Retype the stretch of the note definitions text from "All such determinations to" through "such measuring period." word for word.

> **Text**:
--- START ---
If the Closing Bid Price or the Closing Sale Price cannot be
calculated for a security on a particular date on any of the
foregoing bases, the Closing Bid Price or the Closing Sale Price
(as the case may be) of such security on such date shall be the
fair market value as mutually determined by the Company and the
Holder. All such determinations shall be appropriately adjusted for
any stock splits, stock dividends, stock combinations,
recapitalizations or other similar transaction during such
period.
(e) “Closing Date” shall have the
meaning ascribed to such term in the Securities Purchase Agreement,
which date is the date the Company initially issued the Notes
pursuant to the Securities Purchase Agreement.
(f) “Common Stock” means (i) the
Company’s shares of common stock, $0.001 par value per share,
and (ii) any capital stock into which such common stock shall have
been changed or any share capital resulting from a reclassification
of such common stock.
(g) “Company Conversion Price” means,
with respect to a particular date of determination, the lower of
(i) the Conversion Price then in effect and (ii) the Market Price.
All such determinations to be appropriately adjusted for any stock
split, stock dividend, stock combination, or other similar
transaction during any such measuring period.
16
(h) “Contingent Obligation” means, as
to any Person, any direct or indirect liability, contingent or
otherwise, of that Person with respect to any indebtedness, lease,
dividend or other obligation of another Person if the primary
purpose or intent of the Person incurring such liability, or the
primary effect thereof, is to provide assurance to the obligee of
such liability that such liability will be paid or discharged, or
that any agreements relating thereto will be complied with, or that
the holders of such liability will be protected (in whole or in
part) against loss with respect thereto.
(i) “Convertible Securities” means any
stock, note, debenture or other security (other than Options) that
is, or may become, at any time and under any circumstances,
directly or indirectly, convertible into, exercisable or
exchangeable for, or which otherwise entitles the holder thereof to
acquire, any shares of Common Stock.
(j) “Eligible Market” means The New
York Stock Exchange, the NYSE MKT, the Nasdaq Global Select Market,
the Nasdaq Global Market or the Principal Market.
(k) “Fundamental Transaction” means
that (i) the Company or any of its Subsidiaries shall, directly or
indirectly, in one or more related transactions, (1) consolidate or
merge with or into (whether or not the Company or any of its
Subsidiaries is the surviving corporation) any other Person, or (2)
sell, lease, license, assign, transfer, convey or otherwise dispose
of all or substantially all of its respective properties or assets
to any other Person, or (3) allow any other Person to make a
purchase, tender or exchange offer that is accepted by the holders
of more than 50% of the outstanding shares of Voting Stock of the
Company (not including any shares of Voting Stock of the Company
held by the Person or Persons making or party to, or associated or
affiliated with the Persons making or party to, such purchase,
tender or exchange offer), or (4) consummate a stock or share
purchase agreement or other business combination (including,
without limitation, a reorganization, recapitalization, spin-off or
scheme of arrangement) with any other Person whereby such other
Person acquires more than 50% of the outstanding shares of Voting
Stock of the Company (not including any shares of Voting Stock of
the Company held by the other Person or other Persons making or
party to, or associated or affiliated with the other Persons making
or party to, such stock or share purchase agreement or other
business combination), or (ii) any “person” or
“group” (as these terms are used for purposes of
Sections 13(d) and 14(d) of the 1934 Act and the rules and
regulations promulgated thereunder) is or shall become the
“beneficial owner” (as defined in Rule 13d-3 under the
1934 Act), directly or indirectly, of 50% of the aggregate ordinary
voting power represented by issued and outstanding Voting Stock of
the Company.
--- END ---
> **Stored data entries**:
--- START ---
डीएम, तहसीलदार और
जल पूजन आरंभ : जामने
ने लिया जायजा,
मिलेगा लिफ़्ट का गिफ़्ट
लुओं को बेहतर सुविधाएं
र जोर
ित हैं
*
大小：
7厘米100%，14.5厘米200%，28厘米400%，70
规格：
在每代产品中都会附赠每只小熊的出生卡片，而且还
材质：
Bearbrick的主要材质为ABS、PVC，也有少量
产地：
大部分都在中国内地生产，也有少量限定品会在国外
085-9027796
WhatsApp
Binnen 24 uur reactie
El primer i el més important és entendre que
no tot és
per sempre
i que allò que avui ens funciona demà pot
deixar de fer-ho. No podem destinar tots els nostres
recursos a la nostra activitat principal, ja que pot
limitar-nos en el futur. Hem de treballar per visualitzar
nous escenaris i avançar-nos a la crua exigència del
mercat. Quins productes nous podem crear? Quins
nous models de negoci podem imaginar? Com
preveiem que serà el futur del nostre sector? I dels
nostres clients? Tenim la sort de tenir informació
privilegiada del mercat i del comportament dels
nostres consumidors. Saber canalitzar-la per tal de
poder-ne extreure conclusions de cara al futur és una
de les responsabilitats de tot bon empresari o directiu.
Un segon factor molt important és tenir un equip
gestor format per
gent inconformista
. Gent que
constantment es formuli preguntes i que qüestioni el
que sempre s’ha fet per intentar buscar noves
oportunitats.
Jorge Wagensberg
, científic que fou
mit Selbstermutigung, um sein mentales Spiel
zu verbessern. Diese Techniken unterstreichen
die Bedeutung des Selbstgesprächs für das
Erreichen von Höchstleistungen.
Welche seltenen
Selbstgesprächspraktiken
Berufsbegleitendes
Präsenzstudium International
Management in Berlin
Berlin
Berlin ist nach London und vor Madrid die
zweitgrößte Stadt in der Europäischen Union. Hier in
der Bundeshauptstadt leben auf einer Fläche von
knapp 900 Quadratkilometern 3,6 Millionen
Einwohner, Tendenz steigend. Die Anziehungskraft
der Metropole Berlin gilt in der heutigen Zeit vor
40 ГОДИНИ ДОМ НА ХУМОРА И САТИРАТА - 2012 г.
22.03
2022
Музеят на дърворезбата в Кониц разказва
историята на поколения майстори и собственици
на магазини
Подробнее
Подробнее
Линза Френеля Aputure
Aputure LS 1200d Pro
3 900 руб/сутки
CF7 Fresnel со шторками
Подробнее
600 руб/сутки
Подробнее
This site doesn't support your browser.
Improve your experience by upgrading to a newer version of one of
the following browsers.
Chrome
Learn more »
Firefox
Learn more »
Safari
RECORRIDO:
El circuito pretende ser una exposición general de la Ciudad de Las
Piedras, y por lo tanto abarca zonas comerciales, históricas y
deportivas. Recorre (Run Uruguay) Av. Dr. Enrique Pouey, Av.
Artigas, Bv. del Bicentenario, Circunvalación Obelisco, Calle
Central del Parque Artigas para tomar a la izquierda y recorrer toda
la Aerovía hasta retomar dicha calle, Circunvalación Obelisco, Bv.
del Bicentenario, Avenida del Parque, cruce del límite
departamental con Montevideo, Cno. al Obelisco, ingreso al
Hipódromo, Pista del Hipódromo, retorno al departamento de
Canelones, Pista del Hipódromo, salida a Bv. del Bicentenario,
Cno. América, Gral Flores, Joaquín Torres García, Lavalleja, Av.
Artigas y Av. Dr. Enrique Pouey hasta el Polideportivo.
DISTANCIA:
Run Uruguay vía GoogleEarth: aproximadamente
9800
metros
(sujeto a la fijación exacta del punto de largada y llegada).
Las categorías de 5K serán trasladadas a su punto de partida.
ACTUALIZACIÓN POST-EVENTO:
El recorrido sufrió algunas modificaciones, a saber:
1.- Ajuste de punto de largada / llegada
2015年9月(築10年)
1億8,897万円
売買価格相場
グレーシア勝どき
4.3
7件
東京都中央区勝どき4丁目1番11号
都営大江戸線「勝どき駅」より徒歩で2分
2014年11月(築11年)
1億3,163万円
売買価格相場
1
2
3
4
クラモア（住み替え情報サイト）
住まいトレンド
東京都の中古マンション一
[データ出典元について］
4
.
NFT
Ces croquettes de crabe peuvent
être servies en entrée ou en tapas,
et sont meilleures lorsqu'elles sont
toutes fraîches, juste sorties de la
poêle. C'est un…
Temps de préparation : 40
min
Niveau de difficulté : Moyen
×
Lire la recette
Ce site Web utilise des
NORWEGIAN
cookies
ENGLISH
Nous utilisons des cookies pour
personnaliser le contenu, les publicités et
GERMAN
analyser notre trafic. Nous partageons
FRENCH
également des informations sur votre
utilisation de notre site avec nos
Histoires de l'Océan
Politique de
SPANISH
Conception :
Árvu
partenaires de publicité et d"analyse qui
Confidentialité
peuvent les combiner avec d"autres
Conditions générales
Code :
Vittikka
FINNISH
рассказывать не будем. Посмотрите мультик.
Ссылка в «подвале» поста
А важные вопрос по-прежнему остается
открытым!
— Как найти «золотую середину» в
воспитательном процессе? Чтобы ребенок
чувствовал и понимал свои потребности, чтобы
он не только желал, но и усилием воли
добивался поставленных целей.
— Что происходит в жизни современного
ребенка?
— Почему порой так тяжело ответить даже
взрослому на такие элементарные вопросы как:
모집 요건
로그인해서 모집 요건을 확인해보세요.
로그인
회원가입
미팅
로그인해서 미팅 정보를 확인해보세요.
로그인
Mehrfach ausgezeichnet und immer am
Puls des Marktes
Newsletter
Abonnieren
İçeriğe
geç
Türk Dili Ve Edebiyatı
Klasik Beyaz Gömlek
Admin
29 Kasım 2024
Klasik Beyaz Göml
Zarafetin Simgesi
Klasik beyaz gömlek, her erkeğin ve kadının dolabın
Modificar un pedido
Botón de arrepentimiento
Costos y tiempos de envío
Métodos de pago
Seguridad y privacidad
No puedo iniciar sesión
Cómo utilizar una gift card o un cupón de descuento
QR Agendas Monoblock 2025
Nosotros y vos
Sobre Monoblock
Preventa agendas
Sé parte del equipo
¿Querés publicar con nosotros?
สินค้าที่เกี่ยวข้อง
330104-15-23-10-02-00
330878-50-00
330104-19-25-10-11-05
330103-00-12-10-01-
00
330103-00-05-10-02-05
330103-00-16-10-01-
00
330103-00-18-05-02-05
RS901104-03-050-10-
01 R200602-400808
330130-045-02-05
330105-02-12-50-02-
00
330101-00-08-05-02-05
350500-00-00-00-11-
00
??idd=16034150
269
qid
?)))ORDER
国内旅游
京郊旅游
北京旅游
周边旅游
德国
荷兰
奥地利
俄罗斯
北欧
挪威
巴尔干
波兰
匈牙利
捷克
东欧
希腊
--- END ---
> **Answer to the problem**:
All such determinations to be appropriately adjusted for any stock
split, stock dividend, stock combination, or other similar
transaction during any such measuring period.